Evidently, chronic liver inflammation from chronic lead poisoning does not only lead to hepatic fibrosis, but it also induces various pathways that contribute to the development of hepatic steatosis. Animal studies found that lead-intoxicated rats had altered-gene expressions of hepatic enzymes in cholesterol and triglyceride homeostasis7,25-27. Few literatures observed significant hypertriglyceridemia and hypercholesterolemia among lead-exposed workers28, 29 with scant histological reports of macrovesicular steatosis11. The mean CAP in our study was 225.1 ± 49.3 dB/m which was considered to be mild steatosis (S1). Noticeably, 54.7% of our participants had significant steatosis. However, we did not find a significant correlation between degree of steatosis and lead-associated parameters such as duration of exposure and BLL. Obesity might overcome the effect of chronic lead poisoning. We saw that there was a strong significant correlation between degree of steatosis and BMI as well as WC.
Regarding the change in degree of liver steatosis, we did not find a significant reduction in the level of CAP after treatment. In terms of inflammatory marker analysis, only TNF-α level changed which was significantly negatively correlated with CAP change. It should be noted that the mean pre-chelation CAP level was rather low and within normal reference range. It is possible that the sample size was small so that we could not detect a change in CAP after therapy. Thus we cannot confidently conclude that there was no relationship between lead toxicity and steatosis.

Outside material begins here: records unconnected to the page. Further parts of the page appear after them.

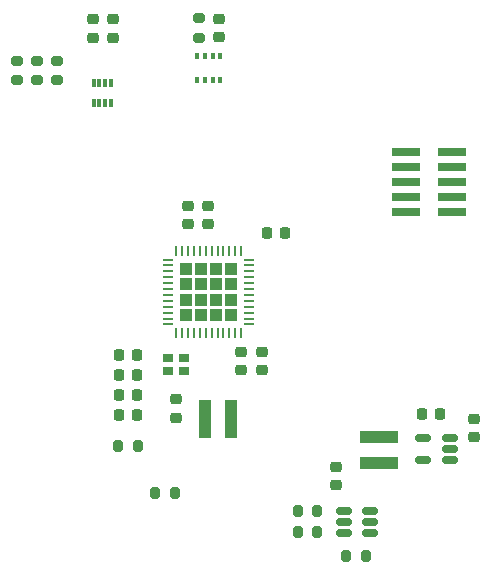
<source format=gbr>
%TF.GenerationSoftware,KiCad,Pcbnew,8.0.7*%
%TF.CreationDate,2025-01-28T02:45:22+13:00*%
%TF.ProjectId,Housens-L,486f7573-656e-4732-9d4c-2e6b69636164,001*%
%TF.SameCoordinates,Original*%
%TF.FileFunction,Paste,Top*%
%TF.FilePolarity,Positive*%
%FSLAX46Y46*%
G04 Gerber Fmt 4.6, Leading zero omitted, Abs format (unit mm)*
G04 Created by KiCad (PCBNEW 8.0.7) date 2025-01-28 02:45:22*
%MOMM*%
%LPD*%
G01*
G04 APERTURE LIST*
G04 Aperture macros list*
%AMRoundRect*
0 Rectangle with rounded corners*
0 $1 Rounding radius*
0 $2 $3 $4 $5 $6 $7 $8 $9 X,Y pos of 4 corners*
0 Add a 4 corners polygon primitive as box body*
4,1,4,$2,$3,$4,$5,$6,$7,$8,$9,$2,$3,0*
0 Add four circle primitives for the rounded corners*
1,1,$1+$1,$2,$3*
1,1,$1+$1,$4,$5*
1,1,$1+$1,$6,$7*
1,1,$1+$1,$8,$9*
0 Add four rect primitives between the rounded corners*
20,1,$1+$1,$2,$3,$4,$5,0*
20,1,$1+$1,$4,$5,$6,$7,0*
20,1,$1+$1,$6,$7,$8,$9,0*
20,1,$1+$1,$8,$9,$2,$3,0*%
G04 Aperture macros list end*
%ADD10RoundRect,0.250000X-0.292217X0.292217X-0.292217X-0.292217X0.292217X-0.292217X0.292217X0.292217X0*%
%ADD11RoundRect,0.062500X-0.062500X0.375000X-0.062500X-0.375000X0.062500X-0.375000X0.062500X0.375000X0*%
%ADD12RoundRect,0.062500X-0.375000X0.062500X-0.375000X-0.062500X0.375000X-0.062500X0.375000X0.062500X0*%
%ADD13RoundRect,0.200000X-0.200000X-0.275000X0.200000X-0.275000X0.200000X0.275000X-0.200000X0.275000X0*%
%ADD14RoundRect,0.200000X-0.275000X0.200000X-0.275000X-0.200000X0.275000X-0.200000X0.275000X0.200000X0*%
%ADD15RoundRect,0.225000X-0.250000X0.225000X-0.250000X-0.225000X0.250000X-0.225000X0.250000X0.225000X0*%
%ADD16RoundRect,0.225000X0.225000X0.250000X-0.225000X0.250000X-0.225000X-0.250000X0.225000X-0.250000X0*%
%ADD17RoundRect,0.225000X0.250000X-0.225000X0.250000X0.225000X-0.250000X0.225000X-0.250000X-0.225000X0*%
%ADD18R,0.300000X0.720000*%
%ADD19R,0.900000X0.800000*%
%ADD20RoundRect,0.200000X0.200000X0.275000X-0.200000X0.275000X-0.200000X-0.275000X0.200000X-0.275000X0*%
%ADD21R,0.350000X0.500000*%
%ADD22RoundRect,0.225000X-0.225000X-0.250000X0.225000X-0.250000X0.225000X0.250000X-0.225000X0.250000X0*%
%ADD23RoundRect,0.150000X0.512500X0.150000X-0.512500X0.150000X-0.512500X-0.150000X0.512500X-0.150000X0*%
%ADD24R,2.400000X0.740000*%
%ADD25RoundRect,0.200000X0.275000X-0.200000X0.275000X0.200000X-0.275000X0.200000X-0.275000X-0.200000X0*%
%ADD26R,3.200000X1.000000*%
%ADD27R,1.000000X3.200000*%
G04 APERTURE END LIST*
D10*
%TO.C,U4*%
X86912500Y-103087500D03*
X85637500Y-103087500D03*
X84362500Y-103087500D03*
X83087500Y-103087500D03*
X86912500Y-104362500D03*
X85637500Y-104362500D03*
X84362500Y-104362500D03*
X83087500Y-104362500D03*
X86912500Y-105637500D03*
X85637500Y-105637500D03*
X84362500Y-105637500D03*
X83087500Y-105637500D03*
X86912500Y-106912500D03*
X85637500Y-106912500D03*
X84362500Y-106912500D03*
X83087500Y-106912500D03*
D11*
X87750000Y-101562500D03*
X87250000Y-101562500D03*
X86750000Y-101562500D03*
X86250000Y-101562500D03*
X85750000Y-101562500D03*
X85250000Y-101562500D03*
X84750000Y-101562500D03*
X84250000Y-101562500D03*
X83750000Y-101562500D03*
X83250000Y-101562500D03*
X82750000Y-101562500D03*
X82250000Y-101562500D03*
D12*
X81562500Y-102250000D03*
X81562500Y-102750000D03*
X81562500Y-103250000D03*
X81562500Y-103750000D03*
X81562500Y-104250000D03*
X81562500Y-104750000D03*
X81562500Y-105250000D03*
X81562500Y-105750000D03*
X81562500Y-106250000D03*
X81562500Y-106750000D03*
X81562500Y-107250000D03*
X81562500Y-107750000D03*
D11*
X82250000Y-108437500D03*
X82750000Y-108437500D03*
X83250000Y-108437500D03*
X83750000Y-108437500D03*
X84250000Y-108437500D03*
X84750000Y-108437500D03*
X85250000Y-108437500D03*
X85750000Y-108437500D03*
X86250000Y-108437500D03*
X86750000Y-108437500D03*
X87250000Y-108437500D03*
X87750000Y-108437500D03*
D12*
X88437500Y-107750000D03*
X88437500Y-107250000D03*
X88437500Y-106750000D03*
X88437500Y-106250000D03*
X88437500Y-105750000D03*
X88437500Y-105250000D03*
X88437500Y-104750000D03*
X88437500Y-104250000D03*
X88437500Y-103750000D03*
X88437500Y-103250000D03*
X88437500Y-102750000D03*
X88437500Y-102250000D03*
%TD*%
D13*
%TO.C,R7*%
X92525000Y-123500000D03*
X94175000Y-123500000D03*
%TD*%
D14*
%TO.C,R2*%
X70500000Y-85400000D03*
X70500000Y-87050000D03*
%TD*%
D15*
%TO.C,C8*%
X89525000Y-110075000D03*
X89525000Y-111625000D03*
%TD*%
D16*
%TO.C,C16*%
X78950000Y-113706250D03*
X77400000Y-113706250D03*
%TD*%
%TO.C,C15*%
X78950000Y-115416250D03*
X77400000Y-115416250D03*
%TD*%
D17*
%TO.C,C1*%
X107500000Y-117275000D03*
X107500000Y-115725000D03*
%TD*%
D18*
%TO.C,U3*%
X76750000Y-87280000D03*
X76250000Y-87280000D03*
X75750000Y-87280000D03*
X75250000Y-87280000D03*
X75250000Y-89000000D03*
X75750000Y-89000000D03*
X76250000Y-89000000D03*
X76750000Y-89000000D03*
%TD*%
D17*
%TO.C,C6*%
X82262500Y-115625000D03*
X82262500Y-114075000D03*
%TD*%
D19*
%TO.C,Y1*%
X82937500Y-110600000D03*
X81537500Y-110600000D03*
X81537500Y-111700000D03*
X82937500Y-111700000D03*
%TD*%
D14*
%TO.C,R3*%
X72200000Y-85400000D03*
X72200000Y-87050000D03*
%TD*%
D17*
%TO.C,C4*%
X76900000Y-83475000D03*
X76900000Y-81925000D03*
%TD*%
D20*
%TO.C,R6*%
X98300000Y-127325000D03*
X96650000Y-127325000D03*
%TD*%
D21*
%TO.C,U2*%
X86000000Y-87050000D03*
X85350000Y-87050000D03*
X84700000Y-87050000D03*
X84050000Y-87050000D03*
X84050000Y-85000000D03*
X84700000Y-85000000D03*
X85350000Y-85000000D03*
X86000000Y-85000000D03*
%TD*%
D17*
%TO.C,C11*%
X83237500Y-99250000D03*
X83237500Y-97700000D03*
%TD*%
D22*
%TO.C,C2*%
X103025000Y-115350000D03*
X104575000Y-115350000D03*
%TD*%
D23*
%TO.C,U1*%
X105400000Y-119250000D03*
X105400000Y-118300000D03*
X105400000Y-117350000D03*
X103125000Y-117350000D03*
X103125000Y-119250000D03*
%TD*%
D16*
%TO.C,C9*%
X91475000Y-100000000D03*
X89925000Y-100000000D03*
%TD*%
D17*
%TO.C,C12*%
X84937500Y-99250000D03*
X84937500Y-97700000D03*
%TD*%
D16*
%TO.C,C10*%
X78950000Y-110293750D03*
X77400000Y-110293750D03*
%TD*%
D24*
%TO.C,J1*%
X105600000Y-98200000D03*
X101700000Y-98200000D03*
X105600000Y-96930000D03*
X101700000Y-96930000D03*
X105600000Y-95660000D03*
X101700000Y-95660000D03*
X105600000Y-94390000D03*
X101700000Y-94390000D03*
X105600000Y-93120000D03*
X101700000Y-93120000D03*
%TD*%
D13*
%TO.C,R5*%
X80475000Y-122000000D03*
X82125000Y-122000000D03*
%TD*%
D17*
%TO.C,C14*%
X95800000Y-121350000D03*
X95800000Y-119800000D03*
%TD*%
D23*
%TO.C,Q1*%
X98700000Y-125425000D03*
X98700000Y-124475000D03*
X98700000Y-123525000D03*
X96425000Y-123525000D03*
X96425000Y-124475000D03*
X96425000Y-125425000D03*
%TD*%
D25*
%TO.C,R4*%
X84190000Y-83490000D03*
X84190000Y-81840000D03*
%TD*%
D15*
%TO.C,C13*%
X87725000Y-110075000D03*
X87725000Y-111625000D03*
%TD*%
D26*
%TO.C,L1*%
X99400000Y-119450000D03*
X99400000Y-117250000D03*
%TD*%
D20*
%TO.C,R9*%
X79000000Y-118000000D03*
X77350000Y-118000000D03*
%TD*%
%TO.C,R8*%
X94175000Y-125350000D03*
X92525000Y-125350000D03*
%TD*%
D16*
%TO.C,C7*%
X78950000Y-111993750D03*
X77400000Y-111993750D03*
%TD*%
D14*
%TO.C,R1*%
X68800000Y-85405000D03*
X68800000Y-87055000D03*
%TD*%
D17*
%TO.C,C5*%
X75175000Y-83475000D03*
X75175000Y-81925000D03*
%TD*%
D27*
%TO.C,L2*%
X84662500Y-115750000D03*
X86862500Y-115750000D03*
%TD*%
D17*
%TO.C,C3*%
X85900000Y-83445000D03*
X85900000Y-81895000D03*
%TD*%
M02*

</source>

Our study has some limitations. We did not use the gold standard of histopathology in detecting liver fibrosis and steatosis. Due to ethical and safety concerns, we opted to use a non-invasive technique, the FibroScan®, which has been validated by other investigators. Not only that, but it has shown good accuracy in evaluating the degree of fibrosis. It can even replace liver biopsy30. Another limitation was the chelation regimen that might be insufficient because the mean post-treatment BLL was still above the normal level and the follow-up time might have been too short to detect any change after treatment.